I can remember walking down the street
by the yacht basin in Ft. Myers, Florida crying,
saying over and over again, "I don't know what to
do with my life!" That was 1972. I was 45. Home broke --
again! It seemed like every time I woke up
I was back at my mother's in Ft. Myers -- broke.
The terrible sense of time running out and
not quite understanding what it was I was
doing wrong. God! Horatio Alger in reverse.
I couldn't seem to hold it together.
45 years old and still no clear understanding
of sequence, of cause and effect.
I still don't have. What I learned finally,
I learned by rote, keeping in mind one basic maxim:
if you let go of everything, you are going to float off.
It's still something I have to remind myself of.
I survive in a sequential world
by going forward in concentric circles -- a miniature
hurricane.
It is the best I can manage.
It is what I have learned to do.
And it serves.
But when I start to improvise, I float off.
So be it. I manage. I direct my concentric circles
from point to point and thus they become sequence.
When I can't deal with it, I call in sick.
And I write. And I continue.
And I do not reject any of it.
I still float off even -- but it's a structured floating off.
I walk the tightrope of time without grace but I walk it.
The rest is nobody's business.
Or everybody's.
Because it's what I write of.
The cosmic scarecrow waving in the winds of space,
putting the dark birds of despair to flight.
The winds are cold.

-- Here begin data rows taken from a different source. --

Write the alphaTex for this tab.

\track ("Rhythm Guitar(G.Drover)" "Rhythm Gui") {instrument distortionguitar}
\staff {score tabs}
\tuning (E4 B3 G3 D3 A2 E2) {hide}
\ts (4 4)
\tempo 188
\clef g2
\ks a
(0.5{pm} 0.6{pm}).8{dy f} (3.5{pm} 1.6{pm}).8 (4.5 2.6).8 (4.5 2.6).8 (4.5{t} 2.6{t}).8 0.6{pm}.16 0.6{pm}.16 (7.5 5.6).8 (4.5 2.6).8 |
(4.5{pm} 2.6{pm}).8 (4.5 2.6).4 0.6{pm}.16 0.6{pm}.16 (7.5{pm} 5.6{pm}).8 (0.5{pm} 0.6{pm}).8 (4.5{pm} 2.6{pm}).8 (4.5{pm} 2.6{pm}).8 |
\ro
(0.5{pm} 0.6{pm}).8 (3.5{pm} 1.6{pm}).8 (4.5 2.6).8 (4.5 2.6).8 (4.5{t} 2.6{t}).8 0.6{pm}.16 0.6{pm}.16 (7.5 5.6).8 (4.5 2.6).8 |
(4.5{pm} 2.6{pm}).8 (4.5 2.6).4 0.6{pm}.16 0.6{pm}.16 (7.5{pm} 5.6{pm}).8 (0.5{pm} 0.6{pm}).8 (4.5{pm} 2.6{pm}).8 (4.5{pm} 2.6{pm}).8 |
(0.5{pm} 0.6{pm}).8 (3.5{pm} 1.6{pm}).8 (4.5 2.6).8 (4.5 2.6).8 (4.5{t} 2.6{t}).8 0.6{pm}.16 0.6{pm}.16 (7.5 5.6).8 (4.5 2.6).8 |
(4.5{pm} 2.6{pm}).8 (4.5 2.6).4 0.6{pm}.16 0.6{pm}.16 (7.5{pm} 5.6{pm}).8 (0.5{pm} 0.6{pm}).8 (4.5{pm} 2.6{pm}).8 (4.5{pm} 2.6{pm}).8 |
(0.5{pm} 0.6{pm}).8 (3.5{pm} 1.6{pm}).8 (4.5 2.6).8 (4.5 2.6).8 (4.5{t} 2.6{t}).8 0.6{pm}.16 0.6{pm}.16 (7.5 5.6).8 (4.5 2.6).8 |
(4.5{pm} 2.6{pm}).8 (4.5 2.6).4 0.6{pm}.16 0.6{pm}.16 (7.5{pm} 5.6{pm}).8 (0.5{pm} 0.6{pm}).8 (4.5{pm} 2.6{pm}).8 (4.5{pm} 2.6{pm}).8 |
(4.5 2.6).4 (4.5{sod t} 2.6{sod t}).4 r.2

I hug myself for warmth
and sing to keep up my spirits.
And continue moving my concentric circles from point to
point,
weaving my erratic way across the universe
like a drunk at midnight, heading home.

THE WORK PLACE

by Albert Huffstickler

So what is this intimacy
not of flesh,
not of smell or touch
or texture,
not of deeply personal
exchanges;
more often than not
the casual, the obvious,
the what-is-necessary,
the daily.
What have we become
together
over the years in this room
that is different
from what we've become
with other people:
What binds us?
Have we simply become
habits for each other?
And is love really
after all
an accumulation of
shared habits?
What makes a departure
so fateful?
How much of me
will you take away
when you go?
I do not know.
I only ask.
What have we
become together
in this room?
 
Damn, his writing style is right down my alley, thanks for posting this Hosh. And thanks for the link Gerard, now I will never look at old women the same.Great.
 
Or Mike Judge, Sandra Bullock, GW Bush - there's really a stellar list of Austinites to choose from...
 
I thought Bush was from Connecticut. Anyway, he wasn't even in the running... and I don't think brain dead counts as deceased.
 
good stuff. thanks for sharing Hosh, Digney and Gerard...



edit: been reading his stuff for a little while now. really good! yes!!!